監護者の性虐待どう防ぐ 癒えぬ心の傷、早期支援を 対応機関少なく

 幼少期に性被害に遭った心の傷は、時を経て癒えるものではない。「監護者」による性虐待は家庭内という閉鎖性もあり、被害を打ち明けづらい特徴がある。子どもたちの異変に気づき、早期の支援につなげることが必要だが、対応できる機関は「少ない」と識者は警告する。子どもたちが性暴力から身を守るすべを学べる教育の重要性も指摘する。

オンラインで取材に応じる東海地方の主婦=20日
オンラインで取材に応じる東海地方の主婦=20日
フェリアンでのカウンセリング、CAPプログラム
フェリアンでのカウンセリング、CAPプログラム
オンラインで取材に応じる東海地方の主婦=20日
フェリアンでのカウンセリング、CAPプログラム

 「父との関係が悪くなるのではないかという不安から周りに相談できなかった」。小学1年から高校1年まで父から胸や性器をなめられるなどの性虐待を受けていたという東海地方の主婦(32)は振り返る。
 大阪市北区と京都市中京区に拠点を構える心理カウンセリング機関「フェリアン」には10~60代の性被害者が訪れる。「子どもの頃の性被害を思い出してしまう」「あの行為は性虐待だったのかもしれない」といった相談が寄せられている。
 所長で臨床心理士の窪田容子さんによると、自分を守ってくれる安心できる存在のはずの監護者から傷つけられた場合、他者との距離の取り方や対人関係の構築が困難になることがある。フラッシュバックなどの心的外傷後ストレス障害(PTSD)や、長期間続く傾向にある「複雑性PTSD」に悩まされ、アルコールを過剰に摂取したり、自傷行為に及んだりする傾向も。
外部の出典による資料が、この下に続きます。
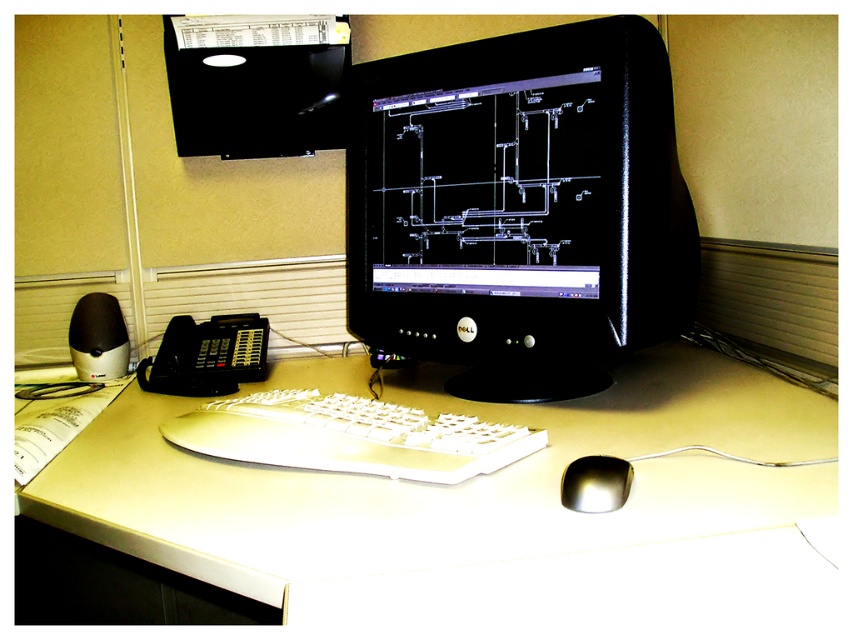
Question: Can you confirm if white plastic computer desk at center is positioned above white plastic keyboard at center?

Choices:
 (A) no
 (B) yes

Answer: (A)

Question: Does white plastic keyboard at center have a larger size compared to black plastic phone at lower left?

Choices:
 (A) no
 (B) yes

Answer: (A)

Question: Is black glossy monitor at center further to the viewer compared to black matte speaker at left?

Choices:
 (A) no
 (B) yes

Answer: (A)

Question: Which of the following is the farthest from the observer?

Choices:
 (A) (212, 364)
 (B) (473, 304)
 (C) (111, 364)
 (D) (573, 557)

Answer: (C)

Question: Which object is positioned closest to the black matte speaker at left?

Choices:
 (A) satin silver mouse at lower right
 (B) white plastic keyboard at center
 (C) black plastic phone at lower left

Answer: (C)

Question: Which point appears farthest from the camera in this image?

Choices:
 (A) (560, 496)
 (B) (761, 490)

Answer: (A)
ニュースやドラマの場面が引き金となり、記憶がよみがえるケースもある。
 カウンセリングでは(1)体調や環境を整えて症状を管理し、生活の安定を図る(2)トラウマと向き合って整理する(3)「新たな自分」や、社会との関わり方を模索する―ことをサポートする。「心身を踏みにじられてきた被害者の意思が尊重される体験によって『自分は大切な存在』と感じることにつながる」としている。
 大阪市阿倍野区のNPO法人「CAP(キャップ)センター・JAPAN」は、性暴力や虐待、痴漢などから身を守るための「CAP(Child Assault Prevention)プログラム」の普及に取り組んでいる。
 対象は主に3~15歳。「あなたは安心、自信、自由の三つの権利を持つ大切な存在」と伝え、その権利を奪われそうになった時は「No(嫌だと言う)」「Go(その場を離れる)」「Tell(誰かに相談する)」のうち、できることを実行するよう促している。事務局員の重松和枝さんは「何かが起きそうになった時の違和感を周囲の大人に伝えられる環境が必要」と語る。
 性犯罪に詳しい武蔵野大の小西聖子教授は「子どもが出しているシグナルに気づくのが大切」と訴える。家庭内での性虐待の被害者は夜遅くまで繁華街をさまようなど帰りたがらない行動を取る場合もあるという。
 専門機関を拡充するとともに、学校や地域の見守り組織、自治体の他、一人一人が「身近に性被害が起きているかもしれない」と問題意識を持って積極的に関われば早期の被害把握につながると話す。